Vi è però da evidenziare che i dati analizzati sono prettamente osservazionali e, quindi, comportano una serie di fattori di confondimento di cui tener conto. Per esempio, nelle prime fasi della vaccinazione (BNT162b2 per gli ultraottantenni) si è riscontrata una maggior probabilità di risultare positivi tra gli individui considerati e questo ha comportato con molta probabilità una sottostima della effectiveness del vaccino considerato; in effetti, i soggetti vaccinati in prima istanza hanno mostrato, a conti fatti, un maggior rischio di sviluppare COVID-19 per via del corso della pandemia e delle caratteristiche dei soggetti stessi (popolazione fragile).

Un ulteriore fattore di confondimento, ma in direzione opposta, è derivato dal rinvio della somministrazione di molte dosi di vaccino BNT162b2 (e.g. problemi di salute dei vaccinandi oppure recente positività al test) che ha senza dubbio inciso sulla probabilità di risultare positivi al test SARS-CoV-2 dopo la prima somministrazione, riducendola.

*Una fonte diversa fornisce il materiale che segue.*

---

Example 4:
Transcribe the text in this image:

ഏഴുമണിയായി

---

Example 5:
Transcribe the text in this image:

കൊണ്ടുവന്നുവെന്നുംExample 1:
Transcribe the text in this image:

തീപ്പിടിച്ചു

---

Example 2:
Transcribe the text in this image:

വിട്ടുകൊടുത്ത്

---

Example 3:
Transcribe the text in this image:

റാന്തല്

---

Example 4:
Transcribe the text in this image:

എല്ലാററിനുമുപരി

Nel caso di ChAdOx1, invece, un fattore confondente che causa una sottostima dell’efficacia ‘reale’ è stato imputato alla reattogenicità dello stesso che ha portato allo sviluppo di reazioni avverse a breve termine quali febbre e astenia. Questo ha comportato un aumento dei test diagnostici per SARS-CoV-2, inficiando negativamente l’effectiveness per via dell’aumento del numero dei controlli. Nonostante ciò, il valore di effectiveness si è attestato sul 75% a 35 giorni dalla somministrazione della prima dose.

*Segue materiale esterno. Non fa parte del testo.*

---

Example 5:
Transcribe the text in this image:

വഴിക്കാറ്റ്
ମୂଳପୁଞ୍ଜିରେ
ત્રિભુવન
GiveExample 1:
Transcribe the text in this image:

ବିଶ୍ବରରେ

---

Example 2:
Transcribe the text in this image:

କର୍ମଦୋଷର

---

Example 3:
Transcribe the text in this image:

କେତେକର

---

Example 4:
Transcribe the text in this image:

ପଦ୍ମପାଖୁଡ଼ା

La natura ‘osservazionale’ di questo studio, in conclusione, impone cautela nell’interpretazione dei risultati poiché ha presupposto l’esistenza di svariati fattori di confondimento in aggiunta a quelli già segnalati. Tali bias possono di fatti inficiare la effectiveness in due modi: sottostimandola oppure sovrastimandola.

La sottostima può derivare da individui che, una volta vaccinati, non attuano rigorosi comportamenti di prevenzione mettendo a rischio di contagio altre persone, o da individui che recandosi al punto vaccinale possono contrarre il virus durante lo spostamento.

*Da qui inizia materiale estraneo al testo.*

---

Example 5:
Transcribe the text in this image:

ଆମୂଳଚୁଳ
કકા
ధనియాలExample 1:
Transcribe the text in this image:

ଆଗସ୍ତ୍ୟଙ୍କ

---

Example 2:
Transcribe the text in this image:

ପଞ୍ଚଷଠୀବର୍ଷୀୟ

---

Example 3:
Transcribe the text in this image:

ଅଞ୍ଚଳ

La sovrastima, invece, può derivare da errori di ‘misclassificazione’ (test PCR a bassa specificità e sensibilità) o da uno spropositato numero di test effettuati in differenti periodi di insorgenza dei sintomi (anche dovuti al vaccino stesso, ndr). Qualsiasi misclassificazione, dopotutto, può falsare i risultati di efficacia.

Oltre a ciò, va sottolineato che l’analisi dei dati presentati, riferita solo alle prime fasi della campagna vaccinale sostenuta nel Regno Unito, consta di un follow-up limitato. Questo rende necessaria una ulteriore analisi al fine di confermare o meno i dati di efficacia ‘reale’ riferita ad un periodo post-vaccinale più lungo e, quindi, statisticamente più attendibile.

N.B. L’articolo riportato è riscontrabile all’indirizzo https://www.medrxiv.org/content/10.1101/2021.03.01.21252652v1 e, all’atto della redazione (14/03/2021), non ha ancora ricevuto la certificazione derivante dalla ‘peer review’.

BIBLIOGRAFIA

1. D’Ascanio M, Innammorato M, Pasquariello L, Pizzirusso D, Guerrieri G, Castelli S, Pezzuto A, De Vitis C, Anibaldi P, Marcolongo A, Mancini R, Ricci A, Sciacchitano S. Age is not the only risk factor in COVID-19: the role of comorbidities and of long staying in residential care homes. BMC Geriatrics 2021;21:63.

2. Epidemia COVID-19, Aggiornamento nazionale, 17 Marzo 2021, Istituto Superiore di Sanità (Roma).

3. PHE monitoring of the early impact and effectiveness of COVID-19 vaccination in England, Public Health England.